Third-party tools can and do go out of business, have disasters befall them, or change their terms of service in a way that is no longer acceptable for our purposes. Additionally, after the work has completed, it is important that there is a stable archive of the work available, even when the relationship with the third party has terminated.
Using a third-party tool is effectively taking a dependency against it, and so Working Groups that use them MUST take reasonable steps to assure that any state necessary to recover the work is available.
This requirement could be met in a number of ways. For example, some Working Groups using GitHub will check their issue lists into the repository, so that the issue state is recoverable; since there are multiple copies of the repository replicated (a minimum of one per editor), this state is recoverable.
Ideally, such recovery mechanisms will enable a seamless transition to a different toolset in the event of an unforeseen (and hopefully rare) transition. However, it is not a requirement that there be a “ready to go” fallback. That said, backups SHOULD be in open formats (e.g., XML, JSON).
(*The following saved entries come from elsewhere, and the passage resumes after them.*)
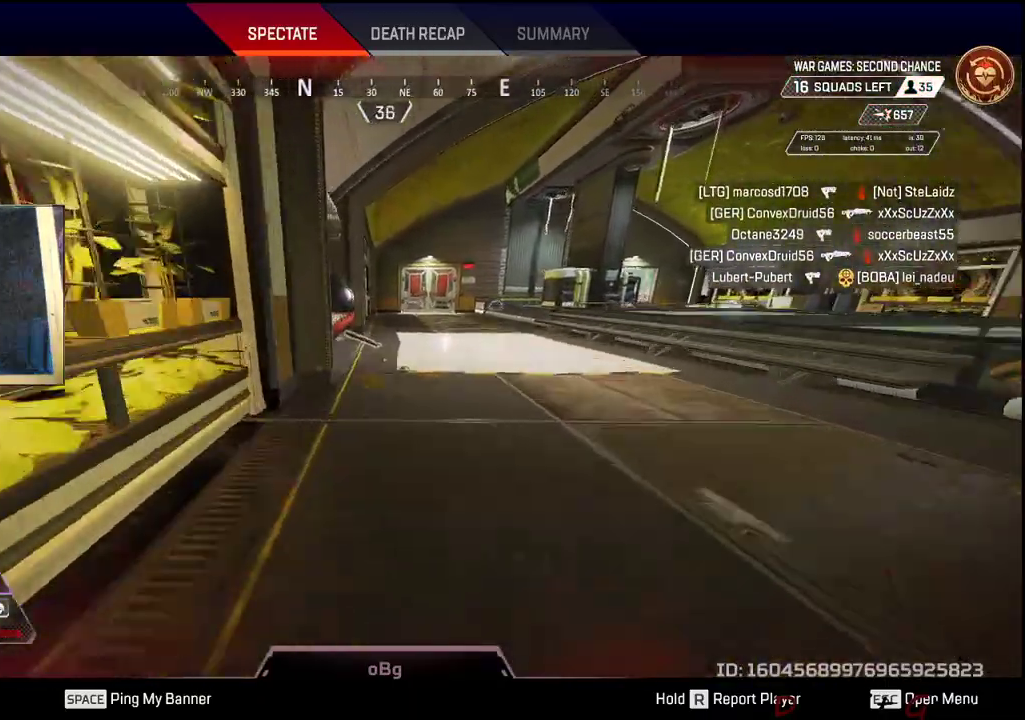
{"keys": ["a", "s"], "mouse": [], "events": []}
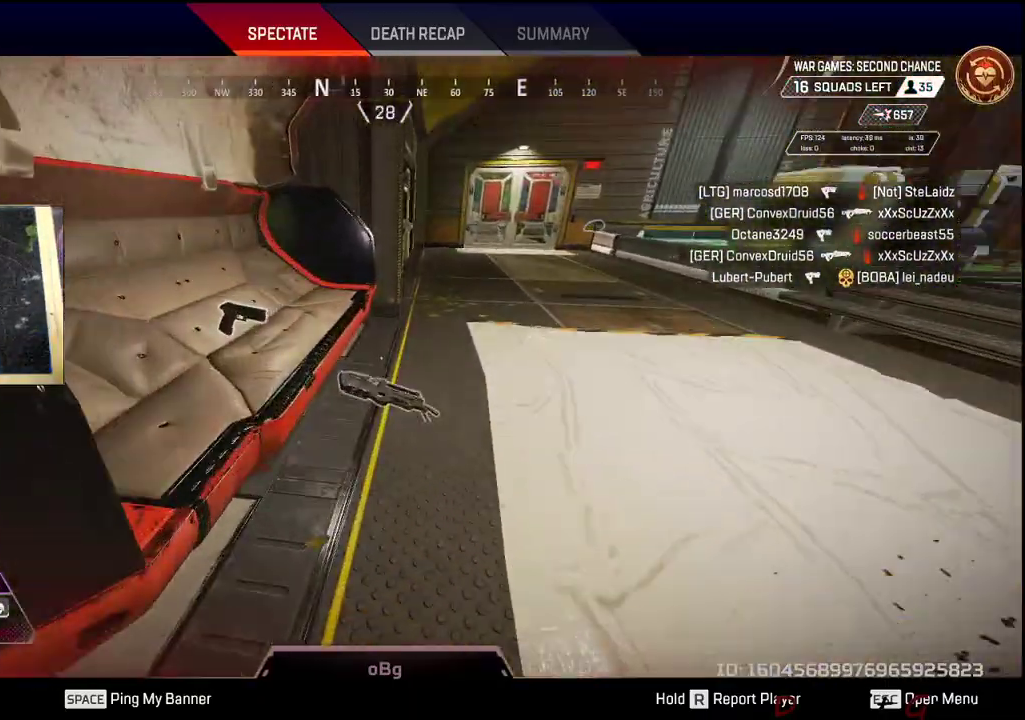
{"keys": ["a", "s"], "mouse": [], "events": []}
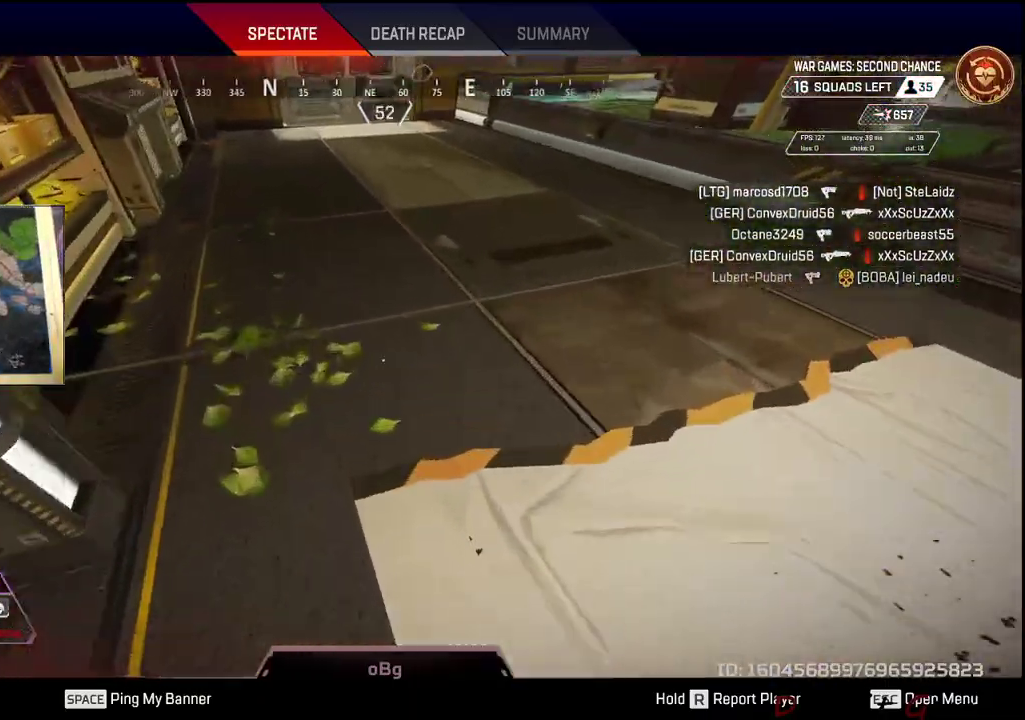
{"keys": ["a", "s"], "mouse": [], "events": []}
The Secretariat and/or Tools team SHOULD provide backup mechanisms for commonly used third-party tools, as nominated by the IESG. When available, such facilities MUST be used by Working Groups.
Because Working Group personnel can change over time, both the Chair(s) and responsible Area Director SHOULD have administrative access to third-party tools, unless this is impractical.
This document does not require any action from IANA.
This document does not introduce security considerations for protocols, but its application helps assure that the process that the IETF uses maintains its integrity.